Sometimes bad things happen. More often than not, there are positives hidden in the negatives. Lose your job? Maybe you’ll find something closer and a better match for your life chapter. A close friend moves away? Maybe you’ll have the chance to travel somewhere new to see them, and when they’re gone, your time with another friend may grow. Keep in mind that at least some good can come out of most situations, and even with really bad circumstances, there’s growth to be had.

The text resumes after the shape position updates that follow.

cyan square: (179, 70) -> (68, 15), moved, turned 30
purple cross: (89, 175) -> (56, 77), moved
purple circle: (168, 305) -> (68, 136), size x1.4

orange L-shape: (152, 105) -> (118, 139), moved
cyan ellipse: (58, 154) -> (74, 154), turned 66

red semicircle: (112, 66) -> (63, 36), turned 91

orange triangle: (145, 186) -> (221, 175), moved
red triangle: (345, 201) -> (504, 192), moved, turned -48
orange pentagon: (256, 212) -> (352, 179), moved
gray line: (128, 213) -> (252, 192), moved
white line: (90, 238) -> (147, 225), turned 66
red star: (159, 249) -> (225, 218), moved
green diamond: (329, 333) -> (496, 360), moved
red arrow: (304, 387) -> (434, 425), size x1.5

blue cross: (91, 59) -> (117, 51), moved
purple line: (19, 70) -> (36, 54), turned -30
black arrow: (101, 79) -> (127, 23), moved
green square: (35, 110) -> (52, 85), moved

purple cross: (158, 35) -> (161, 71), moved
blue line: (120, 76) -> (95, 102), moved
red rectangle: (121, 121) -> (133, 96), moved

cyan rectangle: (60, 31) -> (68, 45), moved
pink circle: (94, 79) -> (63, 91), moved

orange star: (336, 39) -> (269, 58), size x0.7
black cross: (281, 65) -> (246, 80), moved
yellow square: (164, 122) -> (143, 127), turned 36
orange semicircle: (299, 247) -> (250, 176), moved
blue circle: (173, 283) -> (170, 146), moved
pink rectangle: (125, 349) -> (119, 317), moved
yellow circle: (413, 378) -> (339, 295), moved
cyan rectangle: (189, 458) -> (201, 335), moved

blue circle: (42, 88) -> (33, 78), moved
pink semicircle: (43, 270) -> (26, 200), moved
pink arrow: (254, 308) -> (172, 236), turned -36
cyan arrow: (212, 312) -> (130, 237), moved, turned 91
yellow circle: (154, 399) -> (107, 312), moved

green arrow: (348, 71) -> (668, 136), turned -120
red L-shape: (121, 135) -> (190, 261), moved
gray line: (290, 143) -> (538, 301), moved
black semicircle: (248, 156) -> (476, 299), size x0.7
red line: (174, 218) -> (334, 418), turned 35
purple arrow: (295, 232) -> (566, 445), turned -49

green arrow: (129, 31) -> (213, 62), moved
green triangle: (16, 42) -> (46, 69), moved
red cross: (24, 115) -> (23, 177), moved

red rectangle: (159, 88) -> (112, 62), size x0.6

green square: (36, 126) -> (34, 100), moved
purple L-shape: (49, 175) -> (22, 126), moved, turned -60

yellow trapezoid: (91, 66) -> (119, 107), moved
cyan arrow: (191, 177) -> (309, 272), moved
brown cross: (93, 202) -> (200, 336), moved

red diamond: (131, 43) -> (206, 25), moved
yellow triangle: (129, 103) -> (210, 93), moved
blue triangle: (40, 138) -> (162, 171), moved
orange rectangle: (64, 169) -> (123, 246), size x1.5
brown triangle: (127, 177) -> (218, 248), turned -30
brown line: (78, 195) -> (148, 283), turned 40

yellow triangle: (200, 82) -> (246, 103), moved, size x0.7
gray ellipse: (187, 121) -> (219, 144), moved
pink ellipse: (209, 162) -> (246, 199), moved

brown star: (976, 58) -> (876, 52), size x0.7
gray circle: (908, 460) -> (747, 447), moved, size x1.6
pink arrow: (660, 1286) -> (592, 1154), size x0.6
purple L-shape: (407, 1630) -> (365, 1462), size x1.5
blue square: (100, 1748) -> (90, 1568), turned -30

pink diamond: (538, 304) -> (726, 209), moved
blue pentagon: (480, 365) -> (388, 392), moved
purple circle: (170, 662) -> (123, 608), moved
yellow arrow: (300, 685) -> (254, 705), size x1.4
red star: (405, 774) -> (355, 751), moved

Stop comparing yourself to others.
When someone gets something you don’t have, that doesn’t mean you’ll never have it, or something else equally good. Be happy for them and tell yourself your turn is coming. Social media is particularly bad for comparisons, because people post about the highlights of their life, so everything looks rosier than reality. If you’re comparing the entirety of your life, good, bad and ugly, to someone else’s highlights, of course it’s going to be difficult to keep up. This is where cutting back on media helps.
Keep a gratitude journal.
Spending time every day noting the good things in your life helps keep a positive perspective. So even if something bad happens, you can see that it didn’t happen to everything in your life. Every day, big or small, there are moments of joy to be savored. Keeping a journal helps you seek those moments out and remember them for later to write down, and in the remembering, you’re giving them more importance than the negativity weighing you down.
Sending gratitude and an abundant mindset to each of you as you launch into the holidays.